Selon les données de la Bibliothèque et Archives nationales du Québec (BAnQ), de 2002 à 2011, le nombre de bandes dessinées éditées et déposées annuellement aux archives nationales est passé de 2 à 150. Cette augmentation, Réjean St-Hilaire, libraire spécialisé en bande dessinée de la librairie Monet, la ressent de façon très marquée. « On voit un lectorat qui se développe, autre que les cégépiens et les universitaires, dit-il. Les femmes et les adultes de plus de trente ans viennent maintenant acheter des bandes dessinées»

Briser certains stéréotypes est vital à la popularisation de la bande dessinée, notamment pour atteindre le public adulte. « Avec les Paul [série de BD créée par Michel Rabagliati], on brise tranquillement l’étiquette qui dit que la bande dessinée, c’est pour les enfants et on apprivoise un nouveau public. », affirme M. St-Hilaire.

L’arrivée des nouvelles technologies est une cause de la démocratisation de la bande dessinée. « Publier des cases sur un blogue, c’est une super façon de se faire connaître, en plus, comme le milieu est petit, ça peut t’ouvrir des portes », admet Sylvie-Anne Ménard, alias Zviane, auteure du roman graphique Les deuxièmes et ancienne étudiante de l’UdeM.

Métier précaire

Malgré l’augmentation du public, Zviane admet que faire de la BD est une passion et non une source de revenus principale. « Vivre que des ventes des livres, c’est presque impossible, admet-elle. Mais il y a des activités connexes, j’ai fait des contrats d’illustration pour des manuels scolaires et pour une firme d’ingénieurs. » Même si Zviane est considérée comme une auteure qui se vend bien, en récoltant 10 % des ventes de ses livres, elle gagne de 1500 à 2000 $ par exemplaire vendu. « Ça me permet de payer mon loyer pendant deux-trois mois », rigole-t-elle.

D’autres moyens de vivre de la bande dessinée existent : les conférences et les interventions dans les écoles, les festivals, les salons, les différentes bourses. Sinon, beaucoup d’auteurs, n’ayant pas d’autre choix, ont un emploi alimentaire. Certains sont épiciers, donnent des cours de piano ou deviennent critique de cinéma.

Les maisons d’édition ne publient pas les romans graphiques dans un but lucratif.
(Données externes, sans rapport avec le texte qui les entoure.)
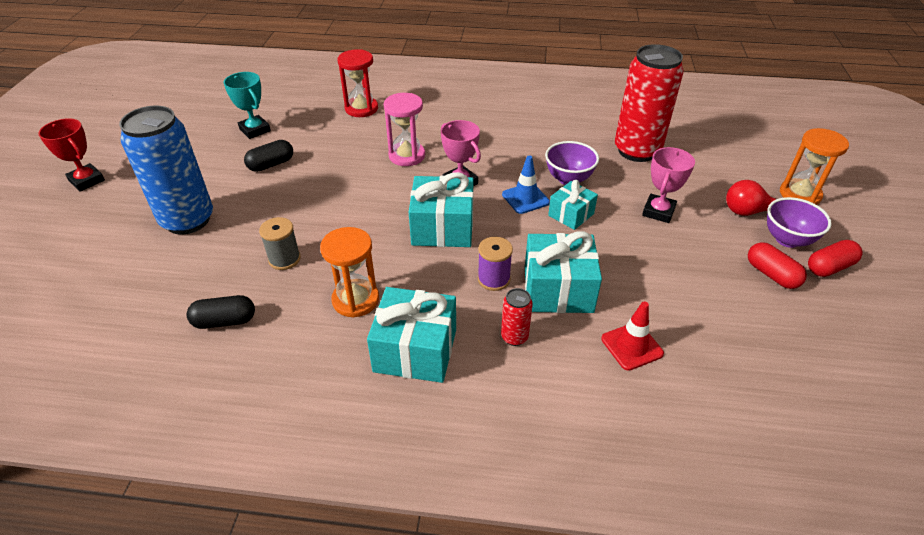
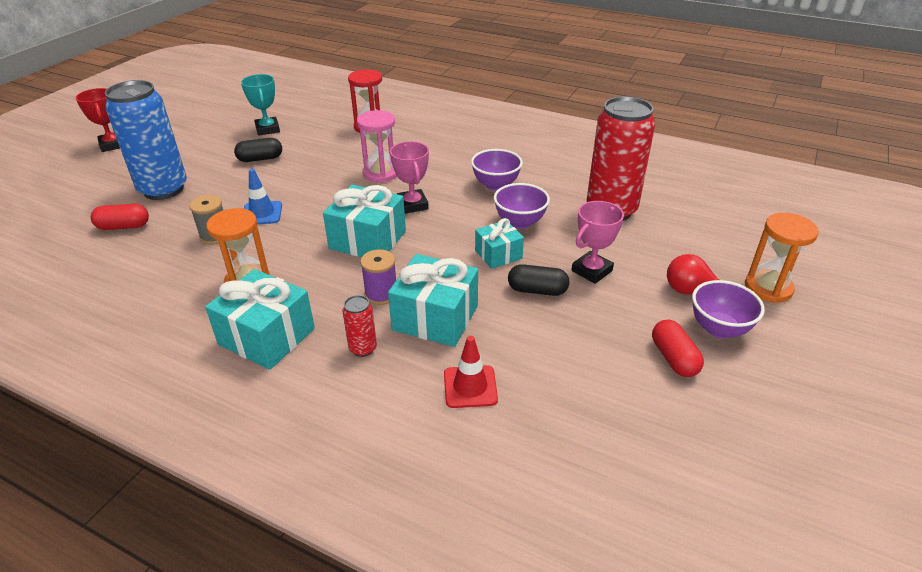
camera: 20 degrees right, 5 degrees down
(225, 321) = (133, 273): black capsule -> black capsule (537, 290)
(522, 146) = (496, 185): none -> purple bowl
(525, 198) = (464, 231): blue traffic cone -> blue traffic cone (262, 213)
(829, 267) = (749, 367): red capsule -> red capsule (123, 226)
Avec un tirage moyen de 1200 à 2000 copies par bande dessinée, Vincent Giard, éditeur de la maison d’édition La mauvaise tête et bédéiste admet qu’il n’y a pas là une mine d’or. « Il n’y a pas vraiment de profit, on entre pile dans l’argent investi, juste assez pour continuer à faire ce qu’on aime », explique-t-il.  

Frédérique Gauthier, de la maison d’édition La Pastèque, a un tirage moyen similaire, de 2000 à 2500 copies. « La série Paul de Michel Rabagliati peut vendre 60 000 copies par nouveauté, mais c’est vraiment une exception », avoue-t-il.

Petit, mais efficace

Pour Vincent Giard, la petite taille du monde de la bande dessinée québécoise peut être un avantage. « En France, il y a une si grande production que les librairies n’affichent que quelques jours les nouveautés, qui sont vite remplacées par d’autres, explique-t-il. Ici, on a beaucoup plus de temps de tablette. »
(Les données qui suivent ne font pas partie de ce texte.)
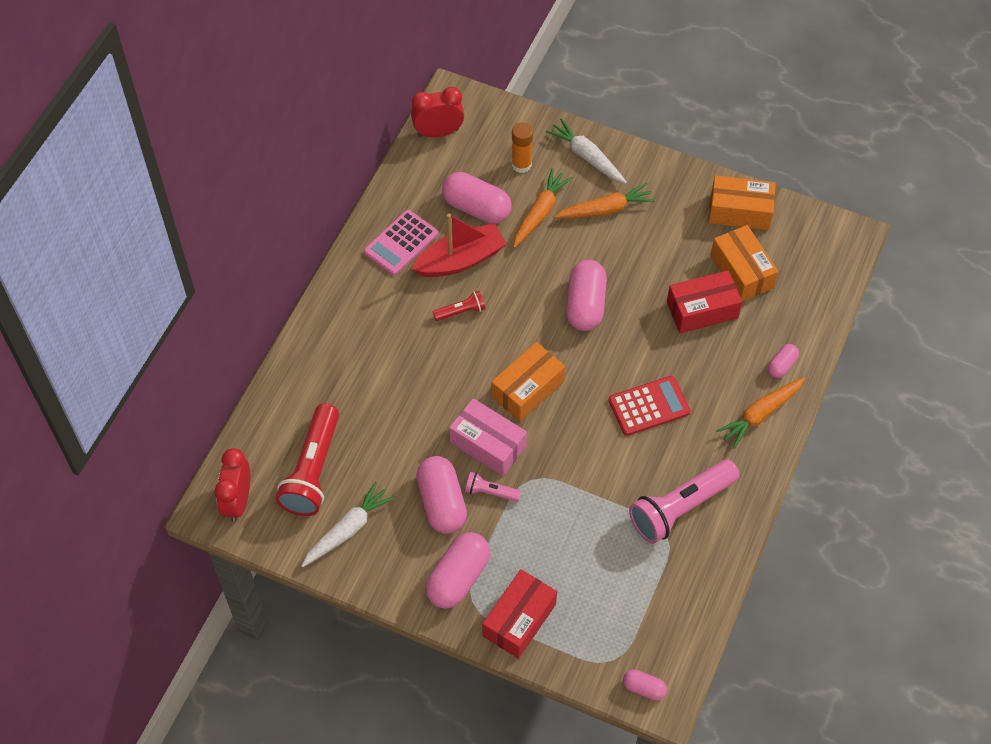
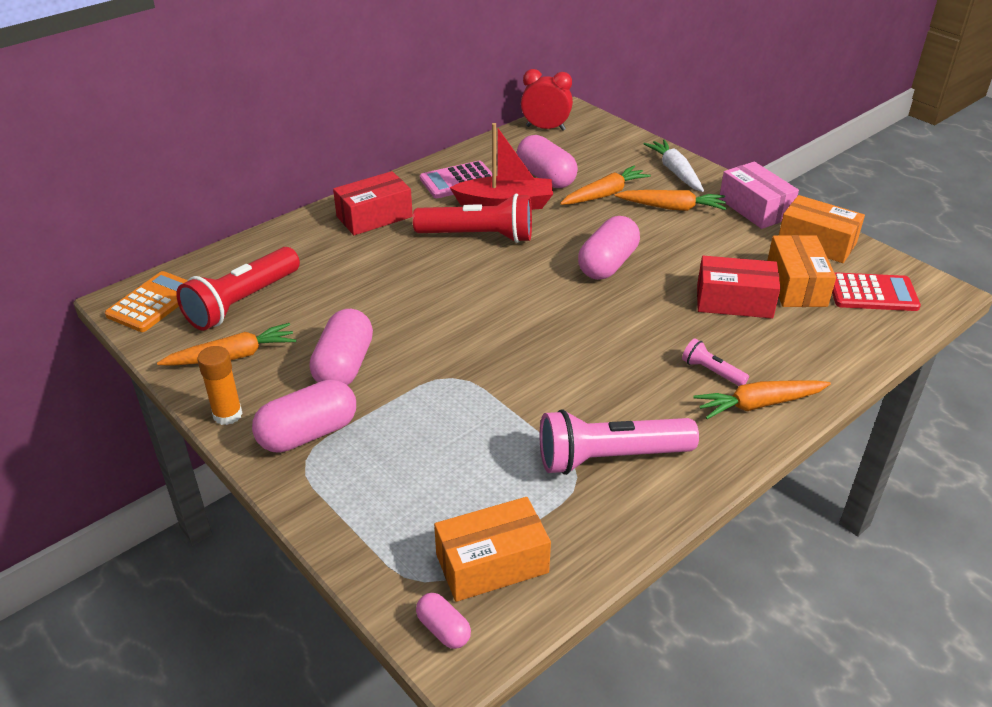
camera: 25 degrees right, 20 degrees down
(238, 501) = (153, 302): red clock -> orange calculator
(348, 529) = (233, 356): white carrot -> orange carrot
(461, 311) = (478, 236): red flashlight -> red flashlight, size x2.10
(488, 444) = (429, 336): pink box -> pink box (755, 208)
(490, 492) = (402, 374): pink flashlight -> pink flashlight (711, 372)
(519, 620) = (343, 497): red box -> red box (374, 217)
(521, 164) = (608, 162): orange glue stick -> orange glue stick (227, 415)
(527, 389) = (503, 307): orange box -> orange box (492, 563)
(649, 406) = (627, 358): red calculator -> red calculator (872, 293)
(781, 365) = (807, 370): pink capsule -> none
Le marché du Québec étant moins mercantile, il n’y a pas autant de pression sur la vitesse de création. M. Giard et Zviane admettent tous deux que le désavantage majeur de la bande dessinée, c’est que c’est très, très long à faire. « Ça peut me prendre une semaine faire une seule planche, alors que la lecture ne prend que 30 secondes », affirme la bédéiste.
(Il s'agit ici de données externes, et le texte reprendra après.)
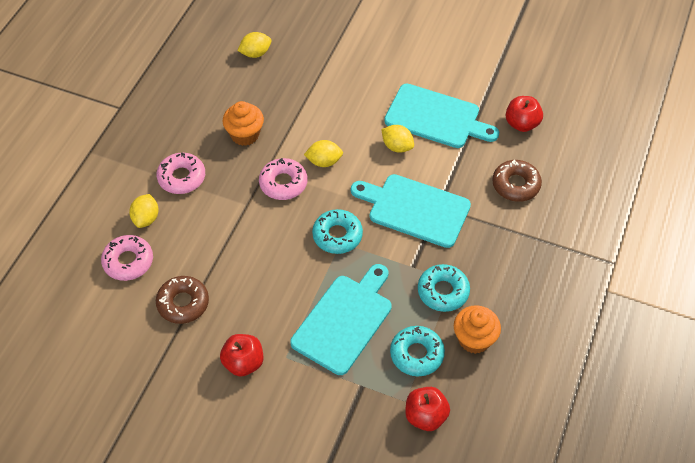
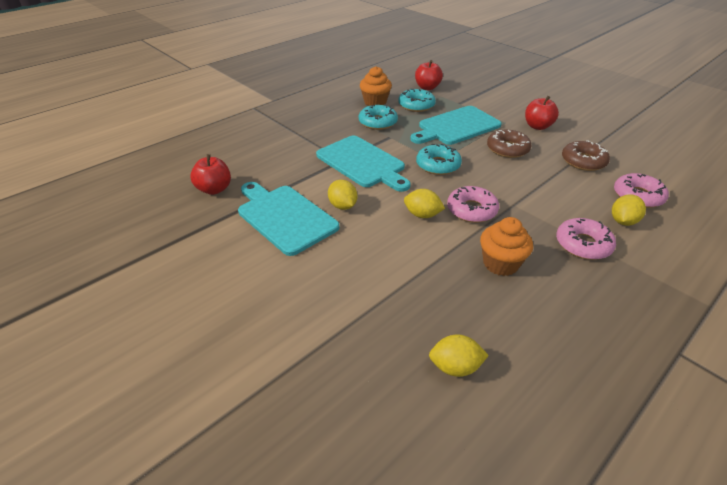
camera: 155 degrees left, 15 degrees down
(516, 185) = (269, 155): brown donut -> brown donut (507, 149)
Selon Réjean St-Hilaire, trop de gens pensent que la bande dessinée est une sous-catégorie de littérature plutôt que le 9ème art. « Le roman graphique est un acte de création, c’est l’écriture d’un scénario et la fabrication de l’image, c’est le meilleur des deux mondes », croit-il. Même si la croissance du marché va bon train, il y a donc encore un travail de sensibilisation à faire auprès du public québécois. 

Formation universitaire

Depuis 1999, l’Université du Québec en Outaouais offre un baccalauréat spécialisé en bande dessinée. Il s’agit de la seule formation de ce type dans la province, mais elle prouve l’effervescence que connaît le milieu du roman graphique au Québec. Toutefois, M. Giard soutient que la meilleure formation est la pratique. « La plupart des auteurs qu’on va recruter viennent en fait d’ateliers privés donnés par Jimmy Beaulieu, on n’a pas vu beaucoup de finissants de l’UQO qui se démarquent », spécifie-t-il.